Data listing =

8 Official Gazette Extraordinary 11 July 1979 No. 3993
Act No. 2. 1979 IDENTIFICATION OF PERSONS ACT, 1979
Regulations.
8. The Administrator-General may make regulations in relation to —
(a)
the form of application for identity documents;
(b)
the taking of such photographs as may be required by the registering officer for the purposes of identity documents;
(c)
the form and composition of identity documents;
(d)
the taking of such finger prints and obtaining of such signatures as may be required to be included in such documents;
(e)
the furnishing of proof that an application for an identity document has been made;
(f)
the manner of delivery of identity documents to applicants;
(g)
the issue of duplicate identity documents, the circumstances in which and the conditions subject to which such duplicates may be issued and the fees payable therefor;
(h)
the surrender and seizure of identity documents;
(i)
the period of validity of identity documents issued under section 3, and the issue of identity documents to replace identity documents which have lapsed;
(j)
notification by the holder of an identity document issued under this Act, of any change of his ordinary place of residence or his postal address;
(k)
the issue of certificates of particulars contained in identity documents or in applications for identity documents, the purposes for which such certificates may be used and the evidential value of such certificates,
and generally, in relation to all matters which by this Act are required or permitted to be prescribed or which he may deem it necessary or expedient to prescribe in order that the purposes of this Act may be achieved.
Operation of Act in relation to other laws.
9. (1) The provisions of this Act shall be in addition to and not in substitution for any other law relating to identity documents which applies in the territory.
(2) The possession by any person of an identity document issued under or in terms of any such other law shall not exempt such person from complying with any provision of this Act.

Requirement =
If a line of the material contains the word "relation", count it; please reply with the total and nothing more.

Task result =
3